We stand like that for a while, until the clock says it’s after four and the light through the windows goes from cold to blue. He lets me go and returns to his project—this time, taping a torn screen on the porch. I go back to the couch, but the book is forgotten. I just watch him, watch the way he owns every inch of the space.

My phone is gone, of course, but the clock on the wall says it’s almost six when he finally calls me.

“You ever hike at night?” he asks, voice casual.

I blink, trying to process. “Is this a murder thing?”

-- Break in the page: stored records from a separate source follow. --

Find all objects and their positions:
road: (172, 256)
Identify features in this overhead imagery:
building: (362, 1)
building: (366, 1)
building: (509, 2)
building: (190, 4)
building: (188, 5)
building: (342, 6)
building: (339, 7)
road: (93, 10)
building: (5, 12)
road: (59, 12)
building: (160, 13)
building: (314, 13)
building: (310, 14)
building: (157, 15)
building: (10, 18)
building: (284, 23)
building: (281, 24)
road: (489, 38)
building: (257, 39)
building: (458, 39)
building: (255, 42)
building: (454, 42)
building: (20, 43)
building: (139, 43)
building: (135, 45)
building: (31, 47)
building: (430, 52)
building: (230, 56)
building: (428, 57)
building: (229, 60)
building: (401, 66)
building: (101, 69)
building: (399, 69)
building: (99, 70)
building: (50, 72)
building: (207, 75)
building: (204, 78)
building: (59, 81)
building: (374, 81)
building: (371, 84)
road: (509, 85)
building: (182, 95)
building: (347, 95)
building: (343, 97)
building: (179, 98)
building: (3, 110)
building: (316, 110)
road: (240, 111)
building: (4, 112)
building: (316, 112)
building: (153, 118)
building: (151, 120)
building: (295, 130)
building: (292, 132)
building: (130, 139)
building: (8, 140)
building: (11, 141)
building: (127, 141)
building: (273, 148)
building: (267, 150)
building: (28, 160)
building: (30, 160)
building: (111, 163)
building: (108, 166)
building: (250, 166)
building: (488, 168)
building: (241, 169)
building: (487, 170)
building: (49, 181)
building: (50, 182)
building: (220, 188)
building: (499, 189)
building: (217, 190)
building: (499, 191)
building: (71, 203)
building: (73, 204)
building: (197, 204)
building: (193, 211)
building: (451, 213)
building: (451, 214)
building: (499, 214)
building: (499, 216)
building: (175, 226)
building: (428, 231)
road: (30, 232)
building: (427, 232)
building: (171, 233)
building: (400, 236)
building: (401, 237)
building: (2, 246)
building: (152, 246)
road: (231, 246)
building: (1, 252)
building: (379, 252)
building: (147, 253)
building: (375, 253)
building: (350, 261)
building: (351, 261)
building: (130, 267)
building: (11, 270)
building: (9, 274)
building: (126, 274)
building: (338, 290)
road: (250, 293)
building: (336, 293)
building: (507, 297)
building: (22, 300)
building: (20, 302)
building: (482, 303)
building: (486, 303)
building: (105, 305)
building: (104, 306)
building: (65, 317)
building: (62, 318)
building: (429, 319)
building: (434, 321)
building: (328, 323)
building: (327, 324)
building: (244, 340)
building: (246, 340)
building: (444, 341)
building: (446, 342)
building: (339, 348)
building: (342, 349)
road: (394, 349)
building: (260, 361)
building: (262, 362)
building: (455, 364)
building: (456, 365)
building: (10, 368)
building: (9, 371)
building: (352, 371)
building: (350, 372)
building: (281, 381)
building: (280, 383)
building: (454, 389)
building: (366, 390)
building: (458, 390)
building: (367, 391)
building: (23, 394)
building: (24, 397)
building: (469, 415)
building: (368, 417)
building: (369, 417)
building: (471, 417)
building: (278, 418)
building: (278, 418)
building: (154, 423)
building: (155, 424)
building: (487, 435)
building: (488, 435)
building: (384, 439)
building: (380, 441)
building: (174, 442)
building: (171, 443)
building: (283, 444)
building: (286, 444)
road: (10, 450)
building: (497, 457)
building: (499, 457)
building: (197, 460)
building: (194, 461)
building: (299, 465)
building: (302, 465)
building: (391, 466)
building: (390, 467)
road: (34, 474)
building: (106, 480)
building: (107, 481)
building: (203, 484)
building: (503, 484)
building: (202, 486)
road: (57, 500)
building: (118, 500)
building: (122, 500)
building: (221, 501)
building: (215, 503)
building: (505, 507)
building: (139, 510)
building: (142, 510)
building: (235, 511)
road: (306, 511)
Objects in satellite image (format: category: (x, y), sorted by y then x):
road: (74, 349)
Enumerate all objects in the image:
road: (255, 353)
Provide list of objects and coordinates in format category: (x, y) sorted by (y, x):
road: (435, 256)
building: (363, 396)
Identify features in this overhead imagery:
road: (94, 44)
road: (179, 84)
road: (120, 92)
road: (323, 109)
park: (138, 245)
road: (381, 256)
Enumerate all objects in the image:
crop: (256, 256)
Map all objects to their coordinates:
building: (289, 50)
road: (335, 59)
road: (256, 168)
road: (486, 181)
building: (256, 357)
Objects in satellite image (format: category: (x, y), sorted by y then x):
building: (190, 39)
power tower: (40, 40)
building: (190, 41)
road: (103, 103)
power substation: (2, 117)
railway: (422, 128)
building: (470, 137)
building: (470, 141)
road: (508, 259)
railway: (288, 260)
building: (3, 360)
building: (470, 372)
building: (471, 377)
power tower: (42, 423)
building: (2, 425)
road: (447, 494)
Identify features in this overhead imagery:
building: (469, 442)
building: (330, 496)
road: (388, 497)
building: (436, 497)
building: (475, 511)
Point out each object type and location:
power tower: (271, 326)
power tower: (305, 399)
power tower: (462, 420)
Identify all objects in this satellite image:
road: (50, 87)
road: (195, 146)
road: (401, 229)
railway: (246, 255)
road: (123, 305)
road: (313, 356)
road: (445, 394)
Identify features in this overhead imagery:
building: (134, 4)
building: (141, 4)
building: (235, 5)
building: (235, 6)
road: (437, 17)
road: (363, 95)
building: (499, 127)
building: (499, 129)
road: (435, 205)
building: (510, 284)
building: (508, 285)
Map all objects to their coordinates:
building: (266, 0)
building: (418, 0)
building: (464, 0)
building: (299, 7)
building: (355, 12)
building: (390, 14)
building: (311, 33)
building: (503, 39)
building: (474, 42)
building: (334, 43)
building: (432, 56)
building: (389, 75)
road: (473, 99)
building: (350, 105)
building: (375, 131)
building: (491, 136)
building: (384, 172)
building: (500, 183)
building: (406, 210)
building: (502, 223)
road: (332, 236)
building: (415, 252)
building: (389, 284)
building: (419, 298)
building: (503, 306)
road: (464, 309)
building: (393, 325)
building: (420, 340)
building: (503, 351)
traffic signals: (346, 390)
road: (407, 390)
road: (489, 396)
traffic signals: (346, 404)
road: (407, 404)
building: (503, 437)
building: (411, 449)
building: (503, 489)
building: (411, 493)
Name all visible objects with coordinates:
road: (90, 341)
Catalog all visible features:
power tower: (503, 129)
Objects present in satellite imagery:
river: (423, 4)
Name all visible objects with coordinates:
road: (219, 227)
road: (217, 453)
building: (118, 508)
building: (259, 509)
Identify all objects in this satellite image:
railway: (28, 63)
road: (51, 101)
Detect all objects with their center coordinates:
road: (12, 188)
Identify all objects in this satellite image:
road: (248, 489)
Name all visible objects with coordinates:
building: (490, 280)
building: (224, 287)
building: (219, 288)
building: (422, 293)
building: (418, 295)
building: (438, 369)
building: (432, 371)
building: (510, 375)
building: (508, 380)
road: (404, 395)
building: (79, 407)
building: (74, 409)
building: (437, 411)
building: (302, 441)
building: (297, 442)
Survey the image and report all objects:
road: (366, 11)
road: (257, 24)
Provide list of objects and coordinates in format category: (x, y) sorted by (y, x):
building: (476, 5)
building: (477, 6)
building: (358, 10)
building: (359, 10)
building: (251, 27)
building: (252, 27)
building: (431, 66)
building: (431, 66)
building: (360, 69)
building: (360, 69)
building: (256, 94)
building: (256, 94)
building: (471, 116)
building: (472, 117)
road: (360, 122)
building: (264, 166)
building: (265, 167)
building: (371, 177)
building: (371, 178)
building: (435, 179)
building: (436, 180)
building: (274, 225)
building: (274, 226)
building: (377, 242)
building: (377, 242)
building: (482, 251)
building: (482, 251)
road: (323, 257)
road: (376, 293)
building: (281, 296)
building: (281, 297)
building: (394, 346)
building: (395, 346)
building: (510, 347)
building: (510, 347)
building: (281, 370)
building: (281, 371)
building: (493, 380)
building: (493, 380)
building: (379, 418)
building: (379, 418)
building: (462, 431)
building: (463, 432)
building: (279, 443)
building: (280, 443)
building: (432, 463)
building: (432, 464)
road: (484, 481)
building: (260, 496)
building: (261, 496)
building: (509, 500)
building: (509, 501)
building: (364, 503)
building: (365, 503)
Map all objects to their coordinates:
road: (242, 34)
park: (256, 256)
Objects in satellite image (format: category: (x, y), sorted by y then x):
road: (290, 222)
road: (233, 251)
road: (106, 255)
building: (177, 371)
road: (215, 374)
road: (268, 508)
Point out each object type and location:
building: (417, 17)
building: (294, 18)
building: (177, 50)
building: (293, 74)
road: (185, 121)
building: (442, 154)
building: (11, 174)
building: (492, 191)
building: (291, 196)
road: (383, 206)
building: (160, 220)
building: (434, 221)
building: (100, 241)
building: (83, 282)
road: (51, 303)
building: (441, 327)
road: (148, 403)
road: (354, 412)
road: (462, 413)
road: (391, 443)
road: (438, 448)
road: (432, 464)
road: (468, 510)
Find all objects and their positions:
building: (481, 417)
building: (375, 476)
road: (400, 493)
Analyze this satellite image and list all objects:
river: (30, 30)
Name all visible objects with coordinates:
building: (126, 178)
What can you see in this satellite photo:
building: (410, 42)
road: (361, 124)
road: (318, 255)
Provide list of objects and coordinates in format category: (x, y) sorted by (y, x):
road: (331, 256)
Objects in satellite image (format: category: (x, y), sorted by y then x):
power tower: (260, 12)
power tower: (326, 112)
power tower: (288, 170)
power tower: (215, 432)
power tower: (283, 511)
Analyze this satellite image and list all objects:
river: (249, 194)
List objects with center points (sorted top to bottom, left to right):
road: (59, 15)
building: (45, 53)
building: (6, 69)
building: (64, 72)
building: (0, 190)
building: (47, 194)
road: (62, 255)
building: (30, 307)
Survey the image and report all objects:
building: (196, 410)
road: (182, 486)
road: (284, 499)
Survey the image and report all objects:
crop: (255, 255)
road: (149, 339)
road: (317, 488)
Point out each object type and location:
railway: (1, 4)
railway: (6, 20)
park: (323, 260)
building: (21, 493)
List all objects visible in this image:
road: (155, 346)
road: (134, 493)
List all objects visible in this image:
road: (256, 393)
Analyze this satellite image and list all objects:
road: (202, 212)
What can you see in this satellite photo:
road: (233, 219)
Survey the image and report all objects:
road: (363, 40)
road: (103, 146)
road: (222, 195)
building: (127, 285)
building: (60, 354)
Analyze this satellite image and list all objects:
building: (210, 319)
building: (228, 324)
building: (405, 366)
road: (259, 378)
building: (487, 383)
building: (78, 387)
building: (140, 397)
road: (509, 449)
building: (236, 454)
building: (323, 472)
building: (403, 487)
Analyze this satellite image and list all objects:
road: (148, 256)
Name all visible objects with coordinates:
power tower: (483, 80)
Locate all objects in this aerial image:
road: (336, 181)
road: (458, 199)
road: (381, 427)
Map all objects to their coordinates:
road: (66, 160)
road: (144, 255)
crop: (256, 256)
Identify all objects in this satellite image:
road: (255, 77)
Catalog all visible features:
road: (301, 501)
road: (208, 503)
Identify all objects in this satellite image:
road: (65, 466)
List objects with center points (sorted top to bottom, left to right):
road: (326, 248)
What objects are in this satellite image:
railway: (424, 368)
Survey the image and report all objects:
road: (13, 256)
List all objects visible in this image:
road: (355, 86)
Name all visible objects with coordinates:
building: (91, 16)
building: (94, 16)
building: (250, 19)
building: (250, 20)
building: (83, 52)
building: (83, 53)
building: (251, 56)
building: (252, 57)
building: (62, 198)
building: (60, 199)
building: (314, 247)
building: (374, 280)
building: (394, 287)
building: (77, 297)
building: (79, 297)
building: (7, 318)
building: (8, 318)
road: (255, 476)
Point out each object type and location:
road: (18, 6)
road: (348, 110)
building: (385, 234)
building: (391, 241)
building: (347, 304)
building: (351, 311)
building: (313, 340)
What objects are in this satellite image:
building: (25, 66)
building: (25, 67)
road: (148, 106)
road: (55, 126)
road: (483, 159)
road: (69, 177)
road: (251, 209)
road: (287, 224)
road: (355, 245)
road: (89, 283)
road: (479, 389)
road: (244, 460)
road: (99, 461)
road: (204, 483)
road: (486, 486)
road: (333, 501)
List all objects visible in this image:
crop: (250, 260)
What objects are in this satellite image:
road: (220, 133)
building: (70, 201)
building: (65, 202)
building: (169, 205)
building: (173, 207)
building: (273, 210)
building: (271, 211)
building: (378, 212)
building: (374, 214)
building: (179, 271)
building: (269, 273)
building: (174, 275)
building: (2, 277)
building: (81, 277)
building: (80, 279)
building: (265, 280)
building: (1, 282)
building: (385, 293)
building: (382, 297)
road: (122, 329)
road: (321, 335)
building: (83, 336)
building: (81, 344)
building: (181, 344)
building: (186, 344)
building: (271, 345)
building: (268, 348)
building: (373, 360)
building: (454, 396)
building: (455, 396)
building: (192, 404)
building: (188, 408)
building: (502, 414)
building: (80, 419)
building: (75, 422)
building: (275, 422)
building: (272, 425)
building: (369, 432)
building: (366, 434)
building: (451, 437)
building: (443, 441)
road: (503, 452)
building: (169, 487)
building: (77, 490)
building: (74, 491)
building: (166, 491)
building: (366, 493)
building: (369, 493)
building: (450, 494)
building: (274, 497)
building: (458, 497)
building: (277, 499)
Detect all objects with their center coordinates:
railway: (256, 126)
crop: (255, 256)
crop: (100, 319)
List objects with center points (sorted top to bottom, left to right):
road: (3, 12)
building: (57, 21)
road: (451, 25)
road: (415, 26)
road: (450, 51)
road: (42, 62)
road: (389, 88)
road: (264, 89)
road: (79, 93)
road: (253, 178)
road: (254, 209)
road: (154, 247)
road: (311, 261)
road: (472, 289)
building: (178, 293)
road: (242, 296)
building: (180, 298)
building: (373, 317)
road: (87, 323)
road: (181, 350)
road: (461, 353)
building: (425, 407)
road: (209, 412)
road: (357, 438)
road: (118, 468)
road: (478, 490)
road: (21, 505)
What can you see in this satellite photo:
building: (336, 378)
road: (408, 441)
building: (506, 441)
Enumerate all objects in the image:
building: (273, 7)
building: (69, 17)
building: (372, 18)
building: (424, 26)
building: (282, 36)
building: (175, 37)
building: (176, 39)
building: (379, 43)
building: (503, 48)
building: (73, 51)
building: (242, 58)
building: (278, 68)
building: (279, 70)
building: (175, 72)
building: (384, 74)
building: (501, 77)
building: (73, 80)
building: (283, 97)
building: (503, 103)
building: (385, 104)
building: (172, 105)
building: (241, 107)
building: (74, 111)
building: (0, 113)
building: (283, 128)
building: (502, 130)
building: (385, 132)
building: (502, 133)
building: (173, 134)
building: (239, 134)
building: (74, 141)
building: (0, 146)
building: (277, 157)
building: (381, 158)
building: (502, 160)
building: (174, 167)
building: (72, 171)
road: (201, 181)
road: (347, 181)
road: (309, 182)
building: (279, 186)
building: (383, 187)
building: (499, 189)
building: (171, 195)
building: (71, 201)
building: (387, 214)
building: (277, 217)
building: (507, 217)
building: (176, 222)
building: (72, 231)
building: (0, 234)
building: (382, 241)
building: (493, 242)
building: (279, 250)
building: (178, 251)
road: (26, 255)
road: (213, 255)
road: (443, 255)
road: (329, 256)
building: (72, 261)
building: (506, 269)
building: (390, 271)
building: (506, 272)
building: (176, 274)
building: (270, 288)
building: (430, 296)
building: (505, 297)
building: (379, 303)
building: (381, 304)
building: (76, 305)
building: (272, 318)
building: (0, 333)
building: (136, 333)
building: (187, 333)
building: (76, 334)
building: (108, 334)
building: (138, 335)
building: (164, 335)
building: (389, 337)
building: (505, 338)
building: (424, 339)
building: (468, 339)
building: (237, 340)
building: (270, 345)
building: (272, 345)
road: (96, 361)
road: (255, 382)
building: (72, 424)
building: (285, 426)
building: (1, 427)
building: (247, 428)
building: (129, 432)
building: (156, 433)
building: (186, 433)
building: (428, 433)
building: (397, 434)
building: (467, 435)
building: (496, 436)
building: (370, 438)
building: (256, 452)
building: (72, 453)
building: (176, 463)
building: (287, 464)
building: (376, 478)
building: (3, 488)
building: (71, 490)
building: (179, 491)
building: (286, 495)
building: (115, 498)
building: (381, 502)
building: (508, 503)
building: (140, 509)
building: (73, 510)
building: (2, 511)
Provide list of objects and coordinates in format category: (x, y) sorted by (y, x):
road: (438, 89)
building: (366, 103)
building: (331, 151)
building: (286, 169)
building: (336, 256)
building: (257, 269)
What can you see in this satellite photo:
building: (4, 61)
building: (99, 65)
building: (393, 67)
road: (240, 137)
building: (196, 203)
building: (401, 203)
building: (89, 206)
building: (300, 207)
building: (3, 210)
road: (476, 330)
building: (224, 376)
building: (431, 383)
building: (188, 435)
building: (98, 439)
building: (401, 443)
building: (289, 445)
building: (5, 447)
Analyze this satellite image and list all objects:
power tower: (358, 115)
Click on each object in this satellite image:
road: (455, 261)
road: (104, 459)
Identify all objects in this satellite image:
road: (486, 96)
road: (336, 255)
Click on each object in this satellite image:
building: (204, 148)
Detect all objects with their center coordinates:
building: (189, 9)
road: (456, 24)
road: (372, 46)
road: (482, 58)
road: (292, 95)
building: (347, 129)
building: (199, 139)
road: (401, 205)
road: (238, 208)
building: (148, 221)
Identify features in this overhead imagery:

He laughs, and it’s so genuine that I forget to be afraid. “No, Gianna. It’s a walk to the lodge. They’ve got a bar, and I think you could use a drink that isn’t instant coffee. Plus, you wanted dinner. Thought we could get some together since you’ve been such a good girl.”

He waits, letting me weigh my options. I know I’m not getting out of this, but I appreciate the illusion of choice.

“Sure,” I say. “But if you’re planning to hunt me, just know that I am starving so now is not a good time.”

He grins. “Noted. Go change, I found something for you to wear.”

I head into the bedroom and find a pair of jeans and a simple black shirt. Both my size. Half of me wonders how he got this, the other half doesn’t want to ask because I know it’ll be something creepy. Beside them is a red lace thong. No bra, because of course not.

After I put the clothes on, I head out of the bedroom and see him wearing dark wash jeans, a navy shirt and a black bomber jacket. He’s holding up a thigh length jacket for me. His eyes shine with appreciation and without thinking, I twirl.

“You look stunning.” He smiles.

“I’m not even going to ask how you got these.” I say in response.